== EXTRAIT DE LA SOURCE ==

* Cet article représente la troisième et dernière partie d'un grand entretien avec Patrick Boucheron.

 

Nonfiction.fr – De Léonard à Giorgione, vous puisez souvent dans le domaine réservé des historiens de l'Art des œuvres qui organisent votre discours, sans qu’elles paraissent pour autant fonctionner comme de simple sources : Que vous semblent-elles pouvoir apporter au discours historique ? Comment l'Art peut-il être utilisé dans la réflexion historique ?

Patrick Boucheron – Il est vrai que dans les deux livres auxquels vous faites référence – comme dans un troisième que je suis en train d’écrire sur la fresque dite du bon gouvernement d’Ambrogio Lorenzetti, qui tombe aussi dans la critique voilée que vous me faites – je plante ma prose sur le terrain de l’art le plus légitime qui soit, à l’ombre des grands noms. Cela ne me semble pas voulu, mais ce n’est pas ce dont je suis le plus fier ! Dans les trois cas, cela me semble être une manière de ne pas faire de l’histoire avec de l’art, ou de tenter de faire des histoires à partir des œuvres d’art. Cela étant dit sans aucune animosité pour cette discipline, l’histoire de l’art, que je respecte énormément. J’y trouve d’abord des modèles d’écriture – chez Daniel Arasse notamment – ou des modèles d’intelligibilité de la temporalité – chez Georges Didi-Hubermann lorsqu’il commente Aby Warburg par exemple   . Ce qui m’arrête devant l’œuvre d’art, c’est qu’on est face à elle comme on est devant le temps. Lorsqu’on se place devant le tableau de Giorgione qu’on appelle Les trois philosophes, mais dont on ignore le titre, le sujet et à peu près tout en dehors du fait qu’il a vraisemblablement été peint à Venise entre 1504 et 1506, on est mis en présence d’un tableau ancien qui vient vers nous environné de toutes les lectures qu’il a suscitées. Pour le voir, il faut percer les écrans des interprétations successives, les ombres des regards qui se sont portés sur ce tableau. Je ne suis pas vraiment capable de théoriser cela, et je n’ai rien à dire sur l’histoire de l’art, sauf que je constate que lorsque je veux écrire quelque-chose d’un peu personnel, c’est par un tableau que ça commence

Nonfiction.fr – Au-delà de ce commencement, dans votre dernier livre, on a le sentiment que le tableau fonctionne un peu comme un compagnonnage : le perpétuel retour au tableau semble guider votre écriture.

===
== LIGNES DE DONNÉES ==

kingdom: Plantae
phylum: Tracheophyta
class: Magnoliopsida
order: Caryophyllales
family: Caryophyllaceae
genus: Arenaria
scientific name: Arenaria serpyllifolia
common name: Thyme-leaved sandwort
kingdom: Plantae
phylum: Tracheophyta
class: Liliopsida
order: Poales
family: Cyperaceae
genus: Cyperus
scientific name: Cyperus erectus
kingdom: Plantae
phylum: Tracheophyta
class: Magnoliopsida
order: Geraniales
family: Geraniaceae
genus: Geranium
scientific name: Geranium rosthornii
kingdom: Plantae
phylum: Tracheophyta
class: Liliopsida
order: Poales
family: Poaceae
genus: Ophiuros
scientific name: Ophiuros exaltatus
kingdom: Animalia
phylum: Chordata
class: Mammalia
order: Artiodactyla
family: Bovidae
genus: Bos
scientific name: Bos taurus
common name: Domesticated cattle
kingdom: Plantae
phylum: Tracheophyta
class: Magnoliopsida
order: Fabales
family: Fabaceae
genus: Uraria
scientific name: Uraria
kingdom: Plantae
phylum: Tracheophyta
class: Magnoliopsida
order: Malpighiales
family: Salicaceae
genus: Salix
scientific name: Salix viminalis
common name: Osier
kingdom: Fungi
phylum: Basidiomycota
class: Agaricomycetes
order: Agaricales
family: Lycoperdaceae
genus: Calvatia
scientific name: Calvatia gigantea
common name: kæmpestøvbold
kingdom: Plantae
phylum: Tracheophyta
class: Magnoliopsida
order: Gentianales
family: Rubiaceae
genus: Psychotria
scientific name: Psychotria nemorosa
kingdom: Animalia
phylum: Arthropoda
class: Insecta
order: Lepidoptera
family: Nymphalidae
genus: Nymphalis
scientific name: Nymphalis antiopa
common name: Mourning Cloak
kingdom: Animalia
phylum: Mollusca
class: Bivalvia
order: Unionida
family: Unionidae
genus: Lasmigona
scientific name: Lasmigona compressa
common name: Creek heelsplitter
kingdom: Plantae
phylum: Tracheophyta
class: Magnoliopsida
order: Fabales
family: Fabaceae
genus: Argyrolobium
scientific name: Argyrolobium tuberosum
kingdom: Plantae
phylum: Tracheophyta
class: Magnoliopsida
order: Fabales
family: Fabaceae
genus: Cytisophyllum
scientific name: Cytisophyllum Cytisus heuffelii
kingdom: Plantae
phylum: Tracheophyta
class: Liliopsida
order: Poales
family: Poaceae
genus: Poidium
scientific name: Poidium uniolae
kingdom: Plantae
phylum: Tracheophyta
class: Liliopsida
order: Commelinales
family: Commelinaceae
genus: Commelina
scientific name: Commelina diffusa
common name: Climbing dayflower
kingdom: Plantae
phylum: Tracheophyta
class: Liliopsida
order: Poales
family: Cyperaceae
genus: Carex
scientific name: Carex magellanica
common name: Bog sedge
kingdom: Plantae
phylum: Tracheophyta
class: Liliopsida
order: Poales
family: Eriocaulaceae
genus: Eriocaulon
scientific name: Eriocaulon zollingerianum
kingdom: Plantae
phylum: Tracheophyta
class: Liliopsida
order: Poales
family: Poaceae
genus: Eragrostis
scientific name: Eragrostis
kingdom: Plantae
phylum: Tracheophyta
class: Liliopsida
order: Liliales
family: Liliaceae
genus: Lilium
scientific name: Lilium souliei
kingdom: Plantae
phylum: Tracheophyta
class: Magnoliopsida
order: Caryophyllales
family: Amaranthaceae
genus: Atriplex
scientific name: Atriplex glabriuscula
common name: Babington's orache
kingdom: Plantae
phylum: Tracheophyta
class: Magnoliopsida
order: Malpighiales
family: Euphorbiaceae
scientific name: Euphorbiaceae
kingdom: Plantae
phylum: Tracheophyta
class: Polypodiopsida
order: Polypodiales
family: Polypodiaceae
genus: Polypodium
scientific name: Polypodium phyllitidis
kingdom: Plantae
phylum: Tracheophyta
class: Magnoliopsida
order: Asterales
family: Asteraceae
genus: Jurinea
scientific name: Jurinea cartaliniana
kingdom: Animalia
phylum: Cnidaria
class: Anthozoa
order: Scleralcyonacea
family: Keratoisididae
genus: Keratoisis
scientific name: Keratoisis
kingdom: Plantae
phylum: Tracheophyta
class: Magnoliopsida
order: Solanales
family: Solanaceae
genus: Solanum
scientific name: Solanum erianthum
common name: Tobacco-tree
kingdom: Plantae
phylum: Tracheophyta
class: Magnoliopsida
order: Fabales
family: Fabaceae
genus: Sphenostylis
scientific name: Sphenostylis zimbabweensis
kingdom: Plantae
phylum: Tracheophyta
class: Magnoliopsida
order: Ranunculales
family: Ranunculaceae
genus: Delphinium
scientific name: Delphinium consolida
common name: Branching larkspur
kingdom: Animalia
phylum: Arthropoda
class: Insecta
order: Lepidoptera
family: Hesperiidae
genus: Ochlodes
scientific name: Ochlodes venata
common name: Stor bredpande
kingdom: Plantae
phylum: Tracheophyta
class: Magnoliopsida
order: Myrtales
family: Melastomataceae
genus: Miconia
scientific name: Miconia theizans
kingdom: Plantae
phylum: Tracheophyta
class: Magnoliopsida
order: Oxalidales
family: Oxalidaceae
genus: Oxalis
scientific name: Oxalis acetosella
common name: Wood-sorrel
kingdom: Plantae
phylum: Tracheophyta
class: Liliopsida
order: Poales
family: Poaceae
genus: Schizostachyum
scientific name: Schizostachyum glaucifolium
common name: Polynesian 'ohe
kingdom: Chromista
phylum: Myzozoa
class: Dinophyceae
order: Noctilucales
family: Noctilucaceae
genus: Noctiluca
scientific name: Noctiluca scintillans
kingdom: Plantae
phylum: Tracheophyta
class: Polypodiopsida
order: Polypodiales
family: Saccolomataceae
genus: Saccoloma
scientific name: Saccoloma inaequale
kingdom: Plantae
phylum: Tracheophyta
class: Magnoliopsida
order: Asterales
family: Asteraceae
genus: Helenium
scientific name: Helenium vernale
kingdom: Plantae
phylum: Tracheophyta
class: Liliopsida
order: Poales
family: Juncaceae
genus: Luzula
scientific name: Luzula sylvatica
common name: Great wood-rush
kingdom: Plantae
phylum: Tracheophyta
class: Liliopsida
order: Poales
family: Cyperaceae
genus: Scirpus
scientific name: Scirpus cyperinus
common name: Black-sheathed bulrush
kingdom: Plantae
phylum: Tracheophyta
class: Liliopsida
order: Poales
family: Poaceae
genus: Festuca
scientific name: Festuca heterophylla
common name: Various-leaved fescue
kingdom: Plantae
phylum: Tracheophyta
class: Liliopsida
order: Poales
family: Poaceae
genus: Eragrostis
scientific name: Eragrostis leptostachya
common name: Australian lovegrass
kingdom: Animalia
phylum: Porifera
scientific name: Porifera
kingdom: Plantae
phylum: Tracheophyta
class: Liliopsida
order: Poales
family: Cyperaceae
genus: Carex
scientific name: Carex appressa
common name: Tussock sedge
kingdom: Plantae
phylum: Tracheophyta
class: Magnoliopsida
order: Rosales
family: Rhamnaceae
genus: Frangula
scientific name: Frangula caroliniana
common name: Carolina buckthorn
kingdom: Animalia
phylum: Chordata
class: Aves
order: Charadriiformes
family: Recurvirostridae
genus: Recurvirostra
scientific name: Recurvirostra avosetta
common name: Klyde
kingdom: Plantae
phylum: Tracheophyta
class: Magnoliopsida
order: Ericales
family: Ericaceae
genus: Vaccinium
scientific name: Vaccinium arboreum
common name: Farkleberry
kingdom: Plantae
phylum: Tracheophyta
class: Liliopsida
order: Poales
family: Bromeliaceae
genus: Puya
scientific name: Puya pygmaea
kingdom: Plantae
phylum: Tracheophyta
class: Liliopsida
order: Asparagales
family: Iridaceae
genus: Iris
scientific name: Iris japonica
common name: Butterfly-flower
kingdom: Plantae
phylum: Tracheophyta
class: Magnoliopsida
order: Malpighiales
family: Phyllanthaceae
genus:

===

> [OBJECTIF]:
Prolongez l'entretien avec Patrick Boucheron sur l'art et l'écriture de l'histoire, à la suite de sa dernière phrase.

> [RÉPONSE]:
Patrick Boucheron – Oui, dans ce livre, il y a une sorte de dispositif à la Carlo Ginzburg – si peux me permettre de faire cette comparaison bien trop flatteuse – c’est-à-dire qu’au seuil du livre, on dessine une porte un peu étroite, une brèche herméneutique : on entre dans un problème à partir de son historiographie, et à partir d’un point de vue particulier de l’historiographie sur ce problème. On se penche, on tâtonne, on se faufile, et puis on y est. Où ? Dans l’historicité des interprétations. Le tableau de Giorgione présente trois hommes d’âge différent, dont l’un est tourné vers une caverne qui, à l’évidence, est quelque-chose comme l’énigme de la connaissance. Ils ont trois âges différents, ils ont des attributs symboliques qui ne sont pas en nombre suffisant pour qu’on puisse à coup sûr dire : "ce sont les rois mages" ou "c’est Aristote ou Moïse, Averroès et Copernic". C’est un peu de tout ça, mais ce n’est jamais tout-à-fait ça. Là, on rejoint ce dont nous parlions tout à l’heure à propos de certaines questions en histoire, c'est-à-dire l’énigme, ce qui ne sera jamais vraiment résolu. C’est un poète, Yves Bonnefoy, qui, dans La stratégie de l’énigme   parlant d’un autre tableau mystérieux, La flagellation du Christ de Piero della Francesca, met sur la voie en disant : lorsque les historiens de l’art sont face à une énigme, ils cherchent toujours  à la résoudre, mais ils devraient aussi se poser la question : ‘‘Pourquoi est-elle là ? qui l’a posée ? quelle est cette atmosphère d’énigme ? et pourquoi le peintre a souhaité que le désir de comprendre le tableau dont le sujet s’efface soit perpétuellement relancé ?’’ Cette difficulté à désigner ces trois personnages, qui sont là pour nommer le temps, me sert d’embrayeur à la réflexion dont on a parlé sur la succession des âges et des siècles.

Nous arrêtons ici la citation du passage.